BEGIN Data in this exercise

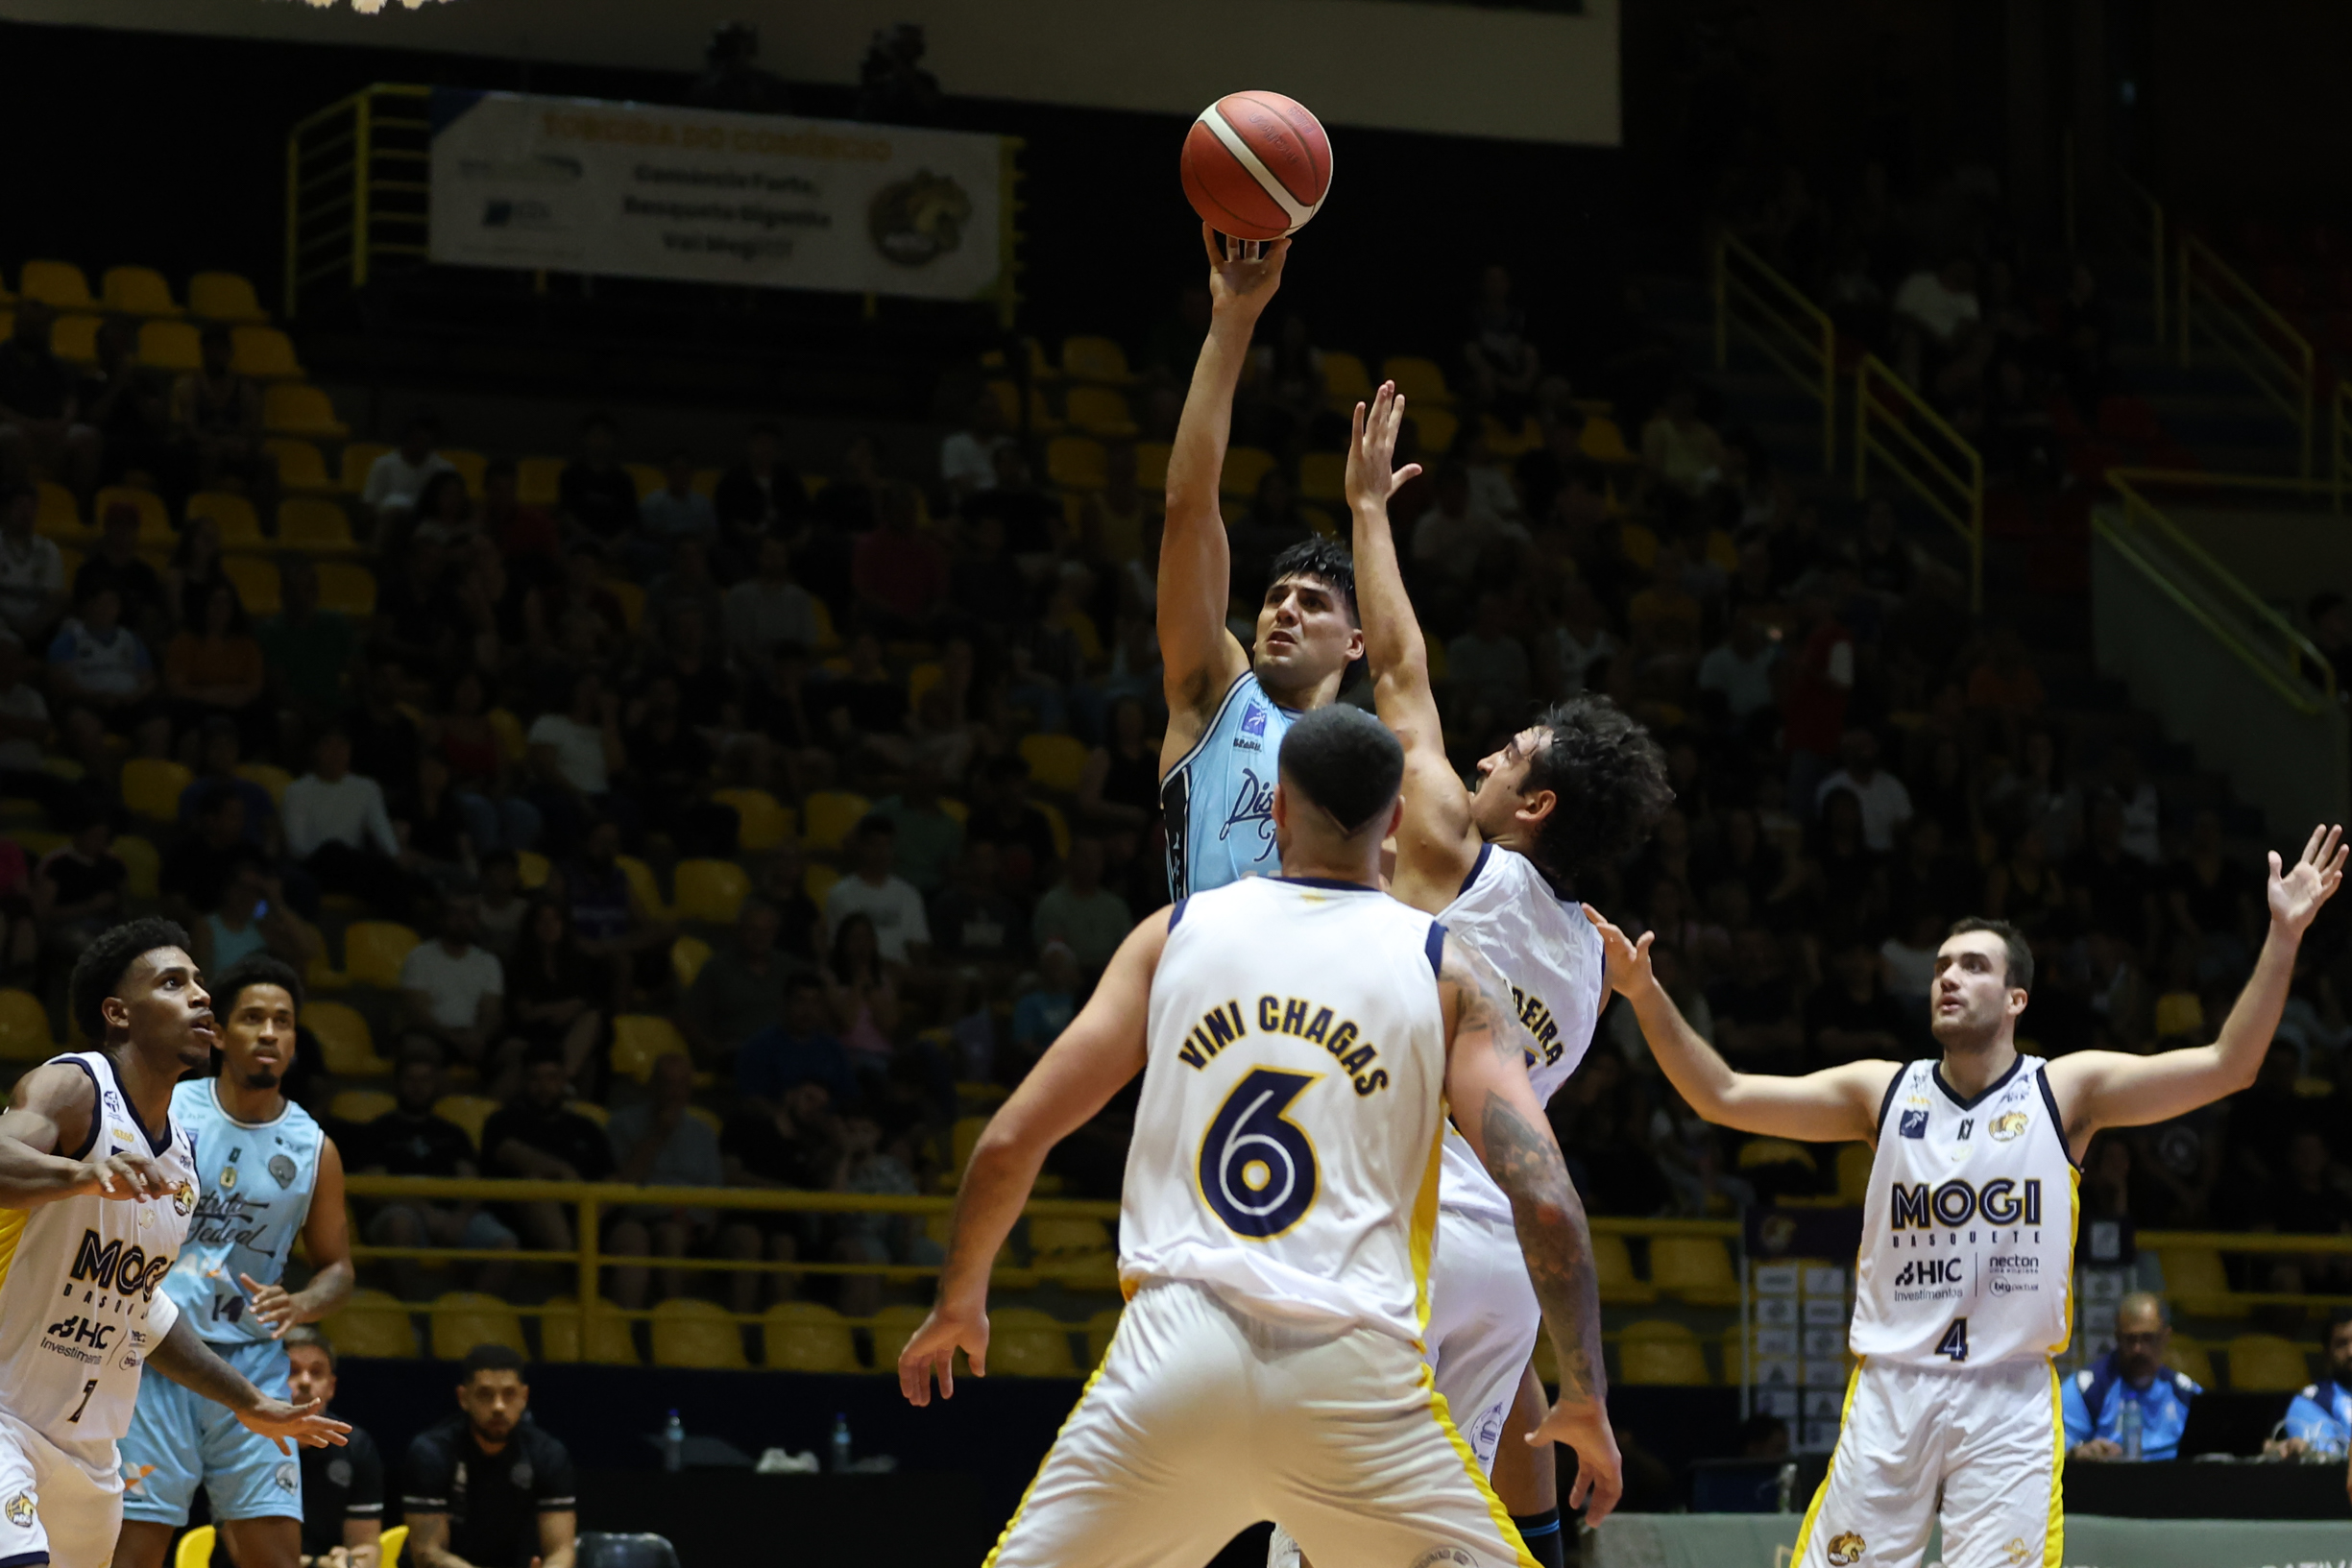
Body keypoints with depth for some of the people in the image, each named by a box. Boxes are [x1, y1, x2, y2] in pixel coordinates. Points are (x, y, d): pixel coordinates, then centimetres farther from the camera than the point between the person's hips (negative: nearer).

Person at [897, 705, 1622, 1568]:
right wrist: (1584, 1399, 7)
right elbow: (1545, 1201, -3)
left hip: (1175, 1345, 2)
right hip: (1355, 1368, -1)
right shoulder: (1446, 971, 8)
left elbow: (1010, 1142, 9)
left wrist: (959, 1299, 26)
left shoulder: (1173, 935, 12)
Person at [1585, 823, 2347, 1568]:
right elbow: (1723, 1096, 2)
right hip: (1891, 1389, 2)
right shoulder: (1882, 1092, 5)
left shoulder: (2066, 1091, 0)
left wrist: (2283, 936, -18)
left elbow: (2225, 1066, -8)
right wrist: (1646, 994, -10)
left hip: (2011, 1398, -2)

END Data in this exercise

• **How to complete this task**
Rewrite the rows above, replacing "elbow" with "elbow joint" everywhere and changing nothing else. Leave out the pictures.

• **Exercise solution**
Body keypoints with depth for some of the people in the image, each named by a box. Boxes are [x1, y1, x2, y2] in pixel coordinates. Points are (x, y, d): pixel coordinates, then centimetres farther from the camera than the point between the person's hips (negative: nearer).

Person at [897, 705, 1622, 1568]:
right wrist: (1584, 1399, 7)
right elbow joint: (1545, 1201, -3)
left hip: (1175, 1345, 2)
right hip: (1355, 1368, -1)
right shoulder: (1446, 971, 8)
left elbow joint: (1010, 1142, 9)
left wrist: (959, 1299, 26)
left shoulder: (1173, 935, 12)
Person at [1585, 823, 2347, 1568]:
right elbow joint: (1723, 1096, 2)
right hip: (1891, 1389, 2)
right shoulder: (1882, 1092, 5)
left shoulder: (2066, 1091, 0)
left wrist: (2283, 936, -18)
left elbow joint: (2225, 1066, -8)
right wrist: (1646, 994, -10)
left hip: (2011, 1398, -2)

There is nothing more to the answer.